Dot in Retrospect : Season One


In order to know where you’re going, you have to know where you are, where you started from, how you got there. I want to start at the beginning and share the story as I see it now.

Over the next few weeks, I’m going to be sharing this story of Dot — of my life over the past eight years. Since God and I jumped on this wild ride that led me from a college campus in middle Mississippi where I believed that “business was bad and innately corrupt”, across the globe to researching nonprofits, business and sustainability, becoming an entrepreneur, working to impact communities, partnering with students in my own community, failing and succeeding again and again, getting married and somehow falling in love with Mississippi and the mess that she is in the process and being called back to her and to the problems I had originally run away from in hopes of “changing the world” and forgetting about the place I came from.

Now I want to be realistic with you (and I’ll get into this more in future posts). That sounds more beautiful and poetic than it has been. It has been clunky and chunky and messy. It has been beautiful and hard, all in one. If I’m completely honest, some of the twists and turns of the past two years were not the story I wanted, but God. He knew. All along, He knew the story He was writing, and He knew the places I would need to be in to get there. I believe in a God who uses all things for His glory and who uses ALL THINGS for our longterm good — even if we don’t see that good until the other side of eternity. In the places where I don’t understand, I am choosing to believe the truths I know about Him. That He is Good. And He is Good to me.

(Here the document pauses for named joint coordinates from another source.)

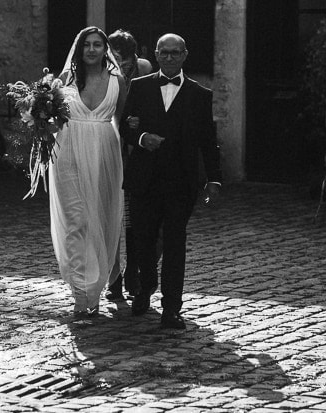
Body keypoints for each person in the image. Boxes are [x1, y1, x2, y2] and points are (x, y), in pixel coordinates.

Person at [120, 33, 222, 329]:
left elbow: (208, 142)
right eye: (163, 53)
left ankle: (171, 308)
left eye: (175, 53)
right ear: (155, 54)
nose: (169, 58)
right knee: (143, 240)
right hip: (144, 179)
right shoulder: (139, 87)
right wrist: (141, 137)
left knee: (175, 243)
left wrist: (214, 180)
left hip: (181, 182)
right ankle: (145, 287)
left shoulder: (200, 94)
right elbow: (124, 129)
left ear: (185, 55)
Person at [50, 26, 128, 318]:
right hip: (68, 153)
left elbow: (122, 122)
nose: (92, 50)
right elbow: (51, 121)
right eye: (87, 45)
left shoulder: (117, 81)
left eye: (97, 45)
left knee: (99, 219)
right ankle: (80, 293)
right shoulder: (66, 80)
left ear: (104, 49)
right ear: (79, 49)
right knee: (77, 219)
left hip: (104, 155)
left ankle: (95, 288)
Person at [105, 29, 155, 302]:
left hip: (135, 148)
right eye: (114, 58)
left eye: (124, 60)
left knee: (135, 216)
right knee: (113, 214)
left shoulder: (145, 68)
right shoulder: (103, 71)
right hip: (111, 145)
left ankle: (133, 270)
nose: (120, 65)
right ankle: (113, 277)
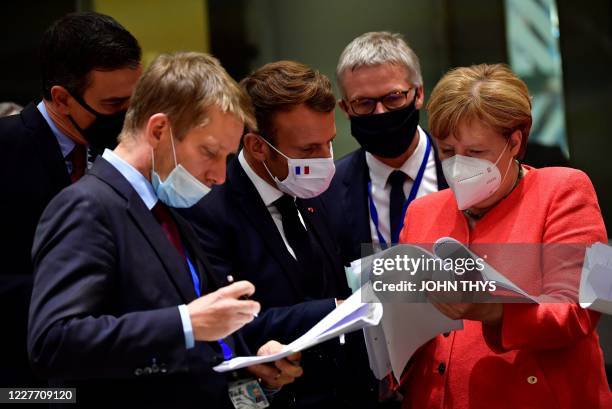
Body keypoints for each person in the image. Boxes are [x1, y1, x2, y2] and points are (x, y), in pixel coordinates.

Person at [28, 52, 305, 408]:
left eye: (226, 158)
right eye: (210, 152)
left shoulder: (171, 210)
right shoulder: (87, 206)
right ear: (159, 130)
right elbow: (53, 342)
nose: (220, 176)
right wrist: (186, 322)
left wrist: (252, 370)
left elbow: (197, 355)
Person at [398, 63, 611, 408]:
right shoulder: (423, 212)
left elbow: (585, 308)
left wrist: (495, 310)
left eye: (475, 152)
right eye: (448, 151)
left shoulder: (569, 188)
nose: (457, 165)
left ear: (514, 141)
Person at [180, 61, 381, 408]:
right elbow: (228, 326)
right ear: (258, 146)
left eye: (329, 143)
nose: (325, 161)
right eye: (307, 150)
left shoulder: (314, 190)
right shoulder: (208, 210)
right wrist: (337, 310)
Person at [0, 11, 141, 387]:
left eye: (134, 101)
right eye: (114, 105)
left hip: (119, 370)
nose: (128, 118)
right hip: (26, 375)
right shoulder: (6, 148)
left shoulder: (132, 150)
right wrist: (95, 288)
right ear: (61, 98)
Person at [323, 31, 447, 265]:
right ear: (345, 108)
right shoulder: (329, 189)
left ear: (418, 94)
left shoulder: (461, 171)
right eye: (364, 103)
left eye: (393, 98)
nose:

I’m twenty-seven, and I’ve been at this business thing for five years — seven if you count the planning phase. It has taught me more about myself than almost anything. God has used it as much as any relationship, friendship, church, or otherwise. The only things that have affected me more are my family and marriage — and even those have been tied up closely in my understanding of business.

If I look back, I have to start with that fall semester in Uganda at nineteen. (This is the link to the blog that I started in that season of my life.) I wanted that trip to end up with a mission. With a lifelong commitment — I wanted to be Katie Davis, with an Amazima and thirteen daughters to adopt and raise. It’s only in these days, almost a decade later that God is clearly revealing the way He wired me differently, perfectly for me. It’s almost a decade later that I’m praising Him for not answering those prayers, for knowing better than I could have ever known.

And then there was my dad, and his insistence that I add a business minor — agreed upon only because it was a part of the deal of taking a semester off of school. At the time, I didn’t understand what business actually was — that it’s the way the world works, the way of getting things done, the language of effectively working in the world. I couldn’t see it, but my dad could. And I agreed to add the business minor — before I even left for Uganda — because I thought it was an empty promise; I thought I wouldn’t be returning to school that spring. I thought I’d prove my dad wrong.

And when I did return, God used that business minor to ignite a passion for entrepreneurship and launch my first venture. I came up with the idea for Dot in a classroom at Mississippi College and launched it a year later at 22. It gave me the ability to connect with thousands of people around the world, partner with hundreds, provide more than forty full-year scholarships (and still continue to!) to students in four countries.

Over the four years that Dot focused solely on education, we were able to do some incredible things through business, and my knowledge grew exponentially — mostly through Google and conversations with people much, much smarter than me. I was committed to community because I simply didn’t have any other option. My funds and knowledge were limited, but people LOVED helping a young girl with a genuine heart for helping kids in desperate situations, and I soaked up every bit of knowledge they would share with me.

What I learned in those first couple years of Dot is that people are typically beautifully good and supportive when you give them clear ways to be involved. (Some people suck, but that’s usually their own thing and you can’t let them mess up your day and especially not your life or business.) I learned that it’s a heck of a lot of work to run a business, so you have to really care about it, but I did — more than almost anything else at that point in my life — so it was worth it. I learned that you can learn so, so much on Google, and that it really is true that almost everyone is “just winging it”. As the years progressed, I learned other things too, and I’ll get into those in another blog post soon.

Looking back, our first few years with Dot were blissfully simple. They weren’t easy, far from it, but my full focus was on the company, and we didn't hit many roadblocks. I learned and learned and learned, and people were incredibly supportive. It was so hard, but it was so, so good. I’m so thankful for those years. I’m so thankful for LifeHouse — the coworking, ministry space we were a part of in Jackson for the first two years and the community we had there. For our intern team — each girl who gave up her summer or free time to voluntarily work for a boss who clearly didn’t know what she was doing (me!). For every person who supported us — whether you’ve known me my whole life or found us randomly on the internet and decided to give us your money in trade for a journal and the commitment of a half a day of school. For all of it, it made me believe in business and sustainability and the world in a way that has changed me and shaped me for the rest of my life.

More to come about the next season soon.